[Problem to solve] Decide whether each statement below agrees with the recipe excerpt. Answer yes or no for each, and quote the words of the recipe excerpt that decide it. 1. Pie dough that isn't used right away can be frozen for up to three months. 2. The White Chocolate Ganache calls for 1 cup of whipping cream. 3. The shaped pastry shell is chilled for at least 30 minutes.

[Source passage]
-- begin --

White Chocolate Ganache

  • 8 oz (240 g) white baking/couverture chocolate, chopped
  • 1/2 cup (125 mL) whipping cream


  • 1 1/2 cups (375 mL) pure pumpkin purée
  • 1/2 cup (125 mL) whipping cream
  • 1/2 cup (125 mL) Roasted White Chocolate Ganache, at room temperature
  • 1/4 cup (50 g) packed light brown sugar
  • 3/4 teaspoon ground cinnamon
  • 1/2 teaspoon ground cardamom
  • 1/2 teaspoon ground ginger
  • 1/4 teaspoon ground cloves
  • 1 large egg
  • 3 egg yolks


Pie Crust 

  1. Combine the dry ingredients by stirring the flour, sugar, and salt in a large bowl. Add the oil. Using a pastry cutter, electric beaters, or a mixer fitted with the paddle attachment, blend until the flour looks evenly crumbly.
  2. Add the butter and cut in until the dough is rough and crumbly but small pieces of butter are still visible.
  3. Place the water and vinegar (or lemon juice) in a small bowl, stir together and then add all at once to the flour mixture, mixing just until the dough comes together. Shape it into two discs, wrap well and chill until firm, at least one hour. 
  4. If you are not making a pie immediately, refrigerate the dough, well wrapped, for up to two days, or freeze it for up to three months. Thaw it overnight in the fridge before rolling.
  5. Roll out the pie dough on a lightly floured surface into a circle just under a one-quarter inch (6 mm) thick. Trim away any large pieces of dough from the edge and tuck and pinch the edges in a pattern. Alternatively, trim the pastry to the outside edge of the pie plate and press it in place. Cut out shapes from the excess pastry, moisten with water, and press gently along the top edge of the pastry. Dock the bottom of the pie shell with a fork. Chill the pastry shell for at least 30 minutes (up to a day).

-- end --

[Material]
-- begin --

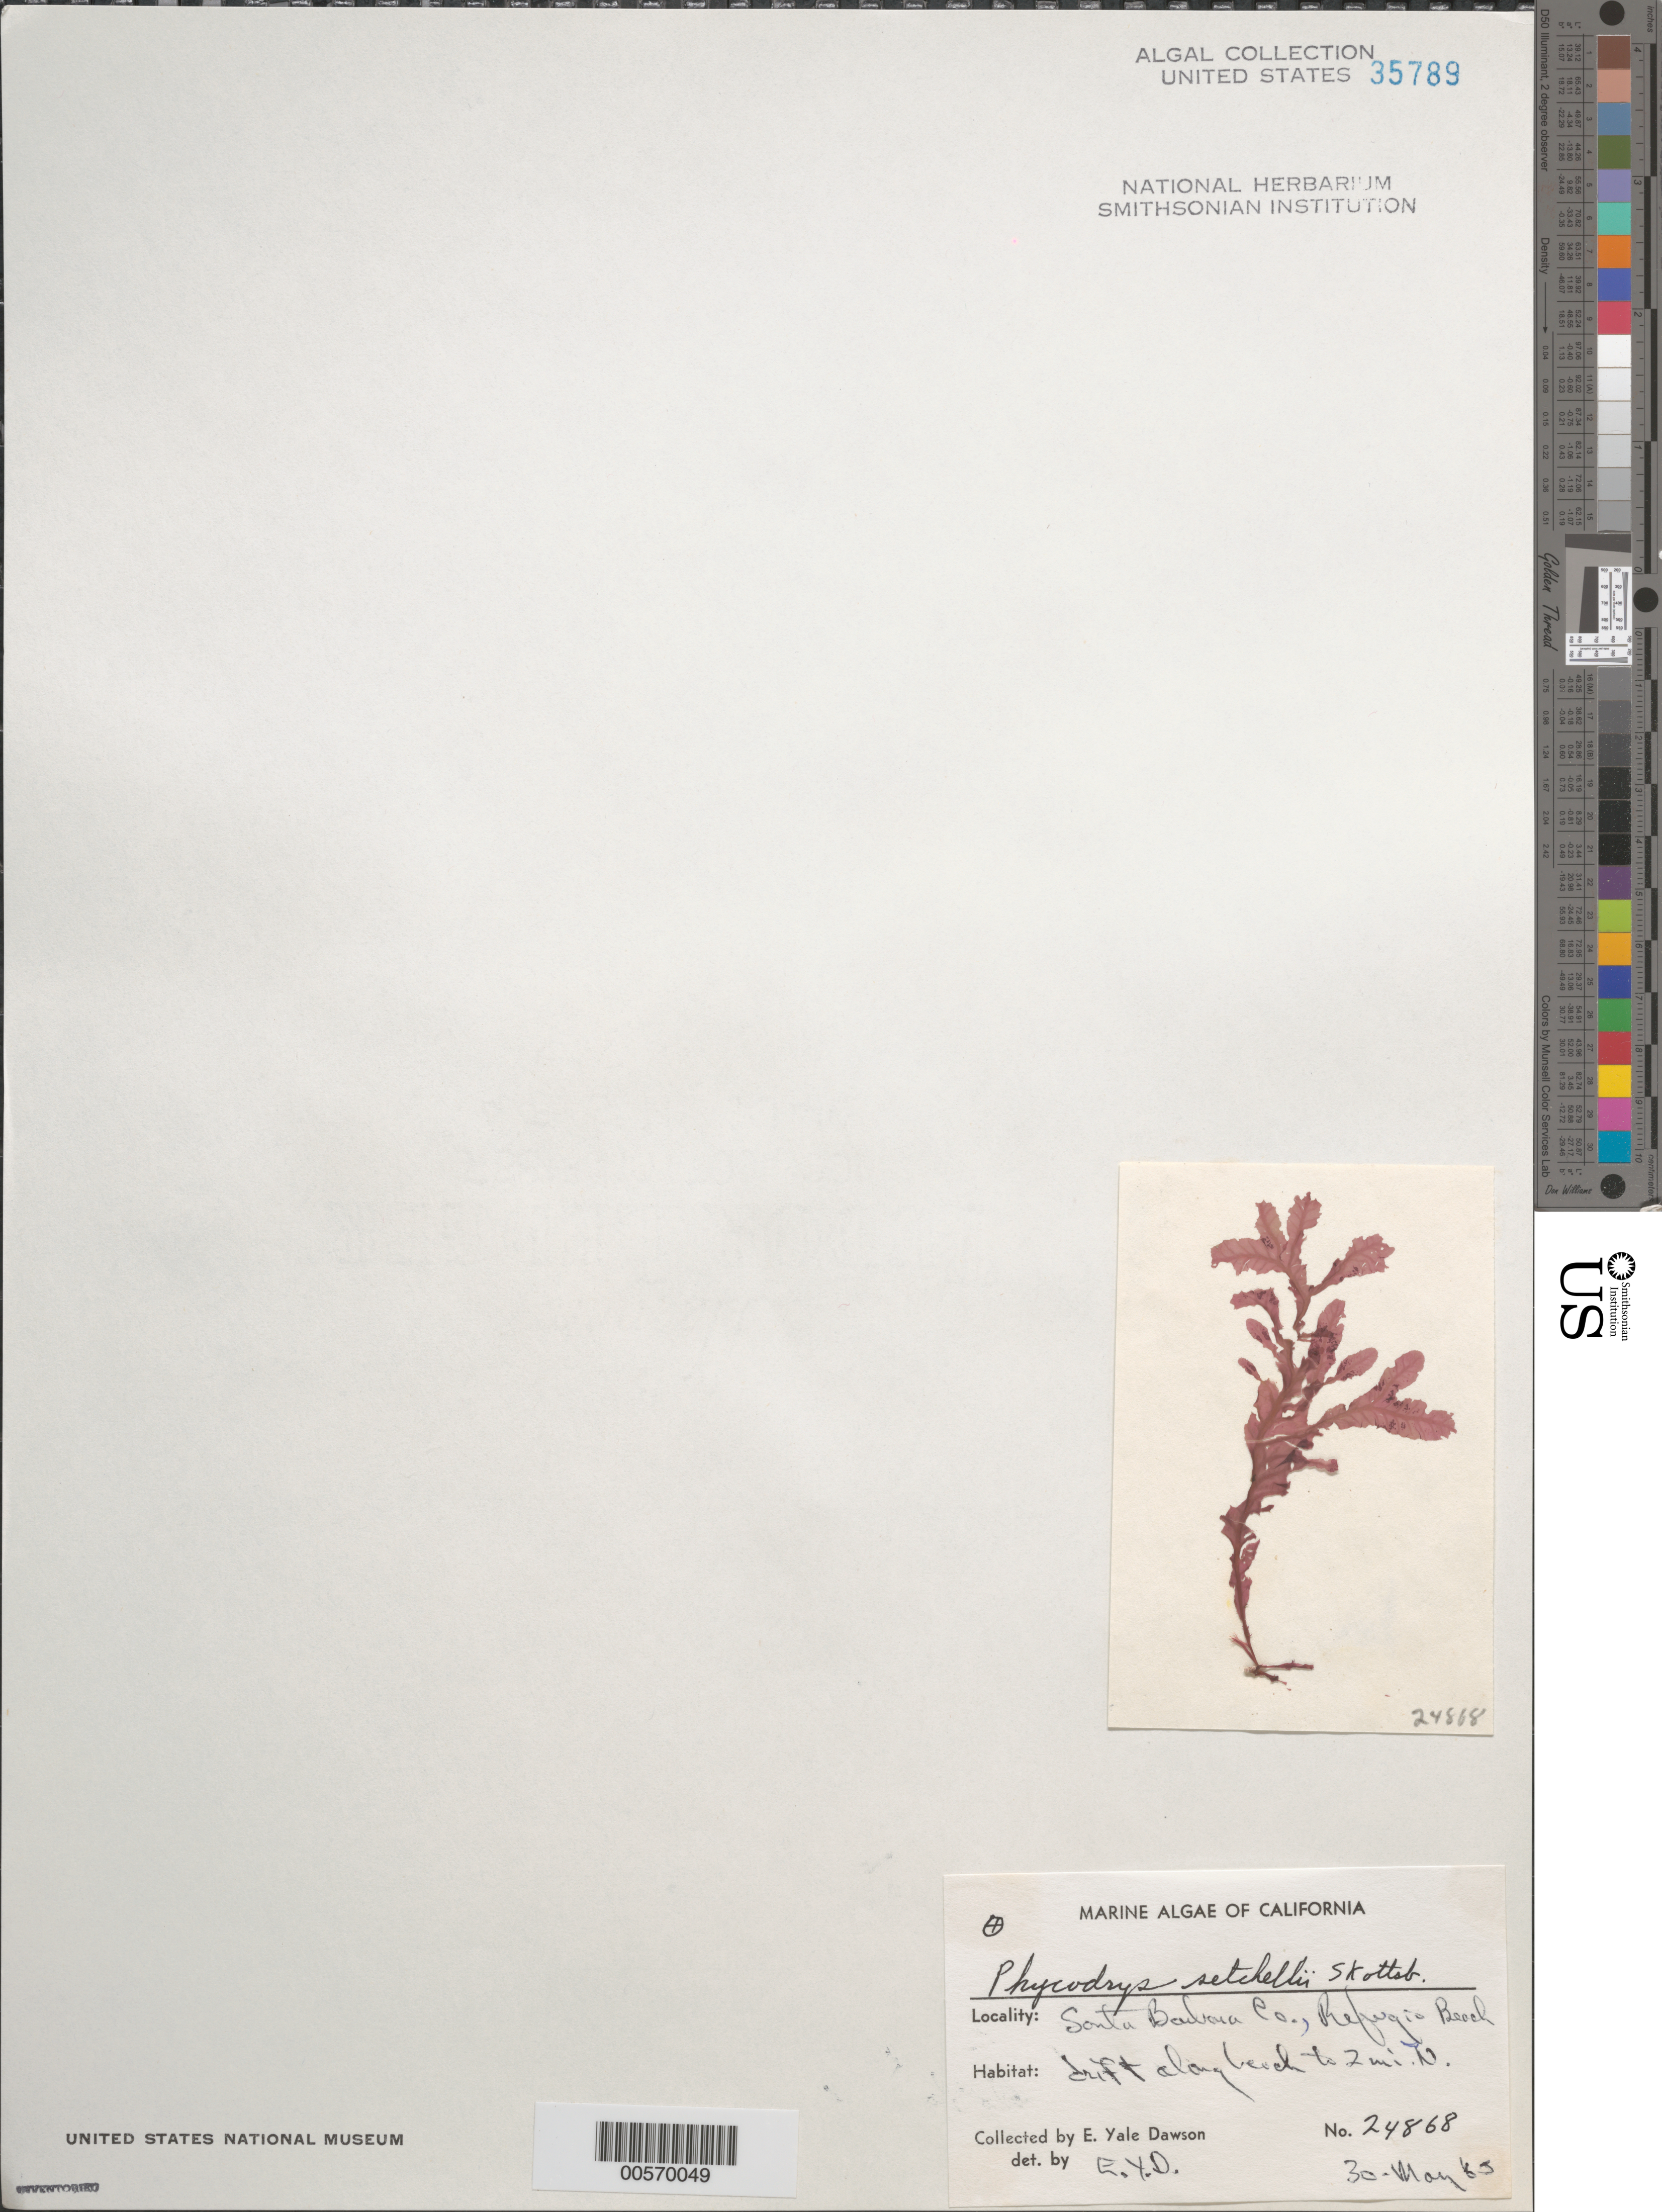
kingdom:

-- end --
-- begin --

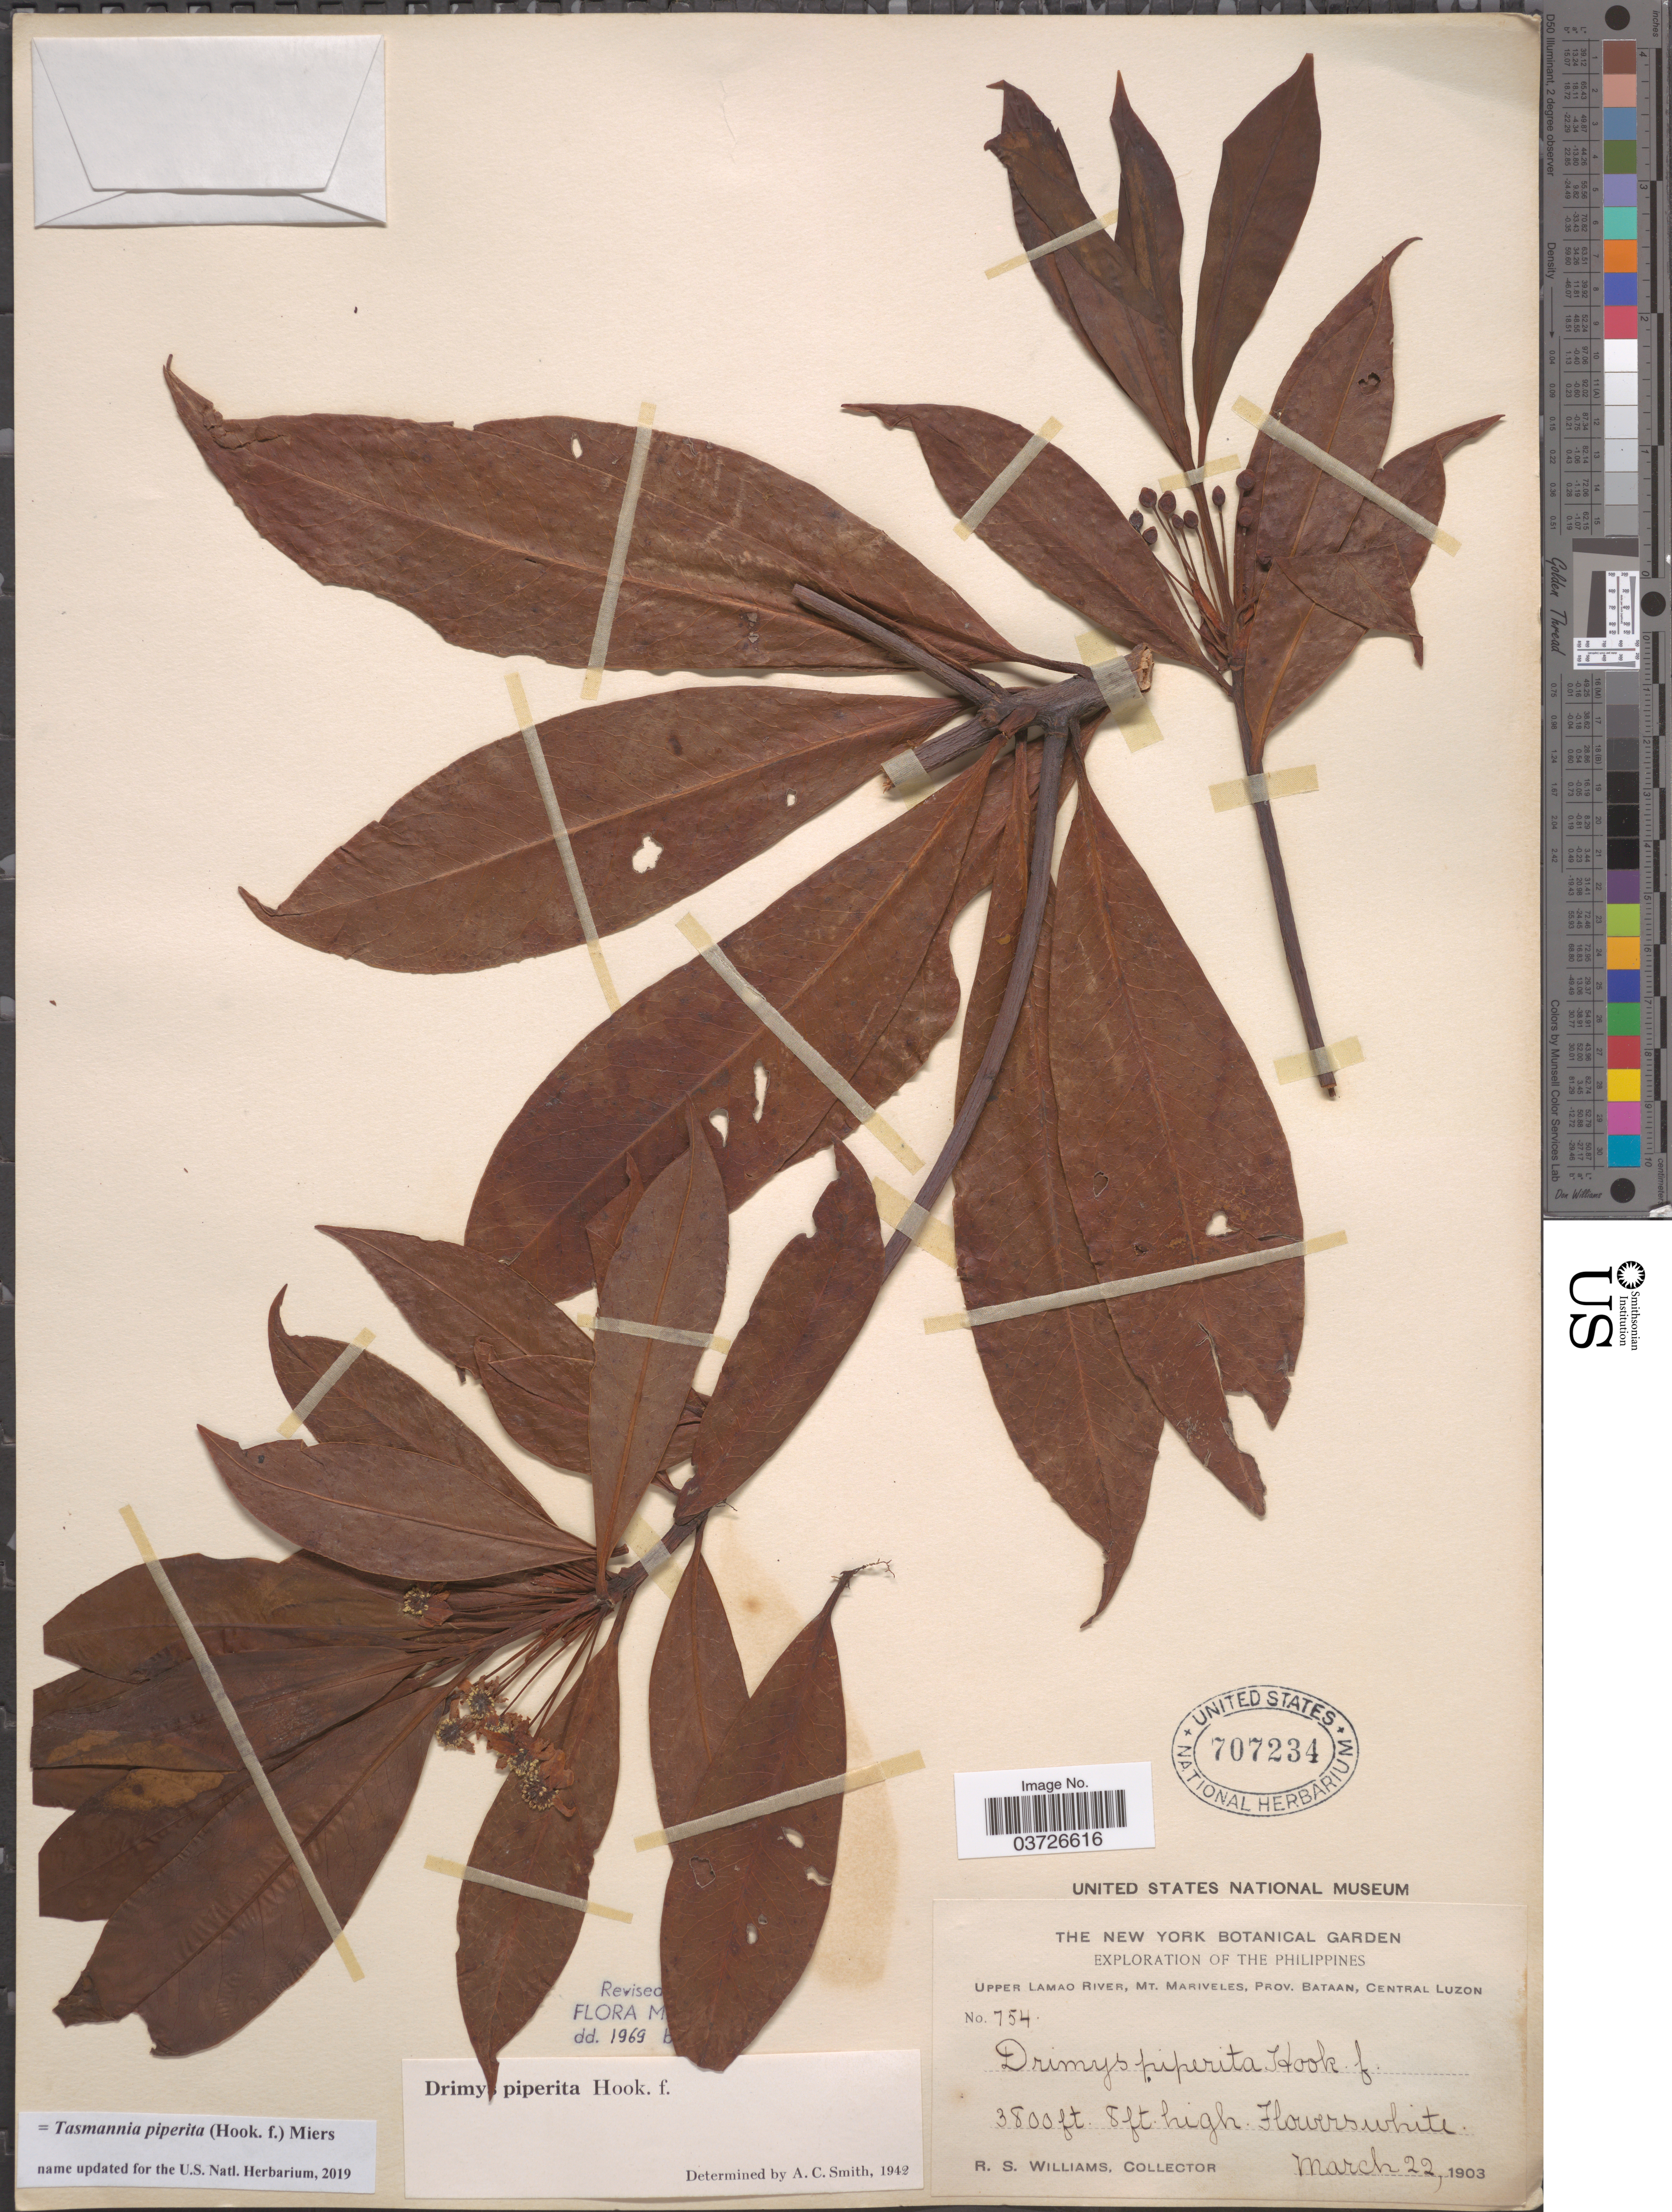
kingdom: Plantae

-- end --

[Task solution]
1. Yes: "or freeze it for up to three months"
2. No: "1/2 cup (125 mL) whipping cream"
3. Yes: "Chill the pastry shell for at least 30 minutes (up to a day)."